A surge of Teach For America teachers to charter schools

Teach for America, the program that places new teachers in hard-to-staff public schools, is planning to send nearly a third of its new New York City teachers to charter schools this fall, up from just 3% in 2005, internal TFA projections show.

The shift to charter schools insulates the latest batch of Teach For America teachers from a new-teacher hiring freeze the city announced earlier this month. Charter schools are publicly funded but privately operated, so they aren’t subject to the freeze and can hire any certified teacher, whether she is already in the Department of Education system or not.

The move follows a downsizing in Teach For America’s pool to about 300 from 500 teachers last year. The city’s dismal budget picture led to the retraction.

Kerci Marcello Stroud, a TFA spokeswoman, called the shift toward placing more teachers in charter schools “a natural progression.” As the number of charter schools has grown, so has the number of TFA teachers encouraged to work in them, she said.

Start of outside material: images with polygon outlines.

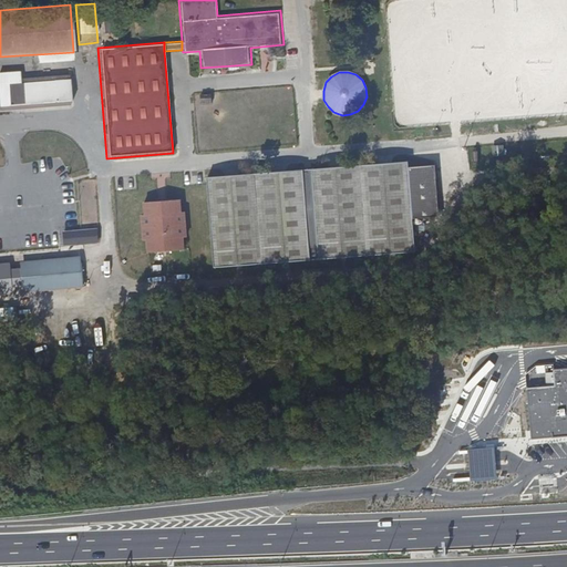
[(68,79),(2,83),(6,107),(70,102),(68,79)]
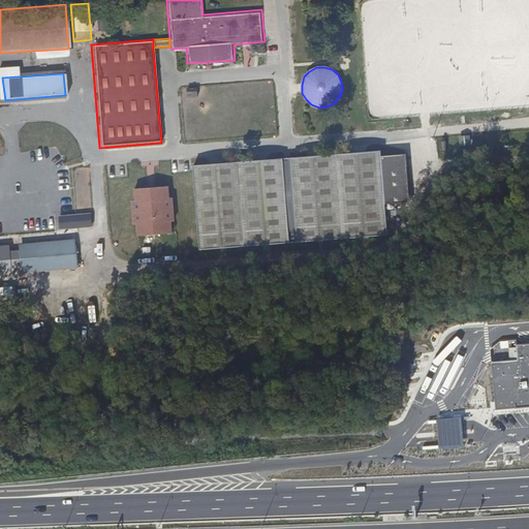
[(385,156),(385,151),(339,155),(346,243),(393,239),(390,206),(385,156)]
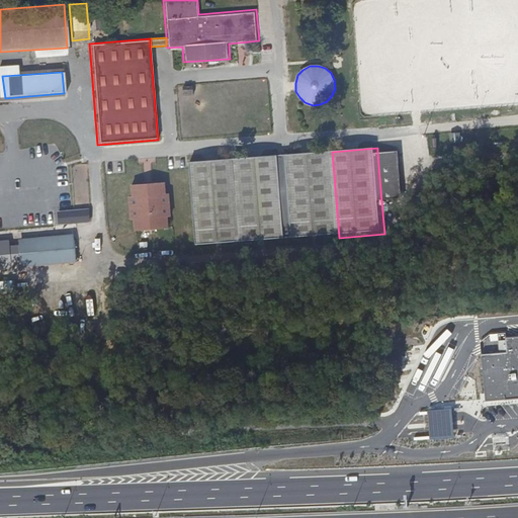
[(377,153),(381,201),(405,199),(401,151),(377,153)]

The shift also means that far fewer Teach For America teachers are being placed at schools run by the Department of Education. TFA plans to place 230 teachers in DOE schools this fall, less than half as many as in 2008.

TFA placed teachers in charter schools for the first time in 2005, when 17 out of 505 teachers went to schools not operated by the city Department of Education.

The other program that places new and mostly untrained teachers into the public school system, Teaching Fellows, is still pumping a larger number of people into the schools, but its projected number — about 700 — is also down since last year, by half. Teaching Fellows does not allow its teachers to find jobs in charter schools.

“Teaching Fellows is designed to send teachers to DOE schools, and that’s a pattern that will continue even in this new environment,” said Ann Forte, a DOE spokeswoman.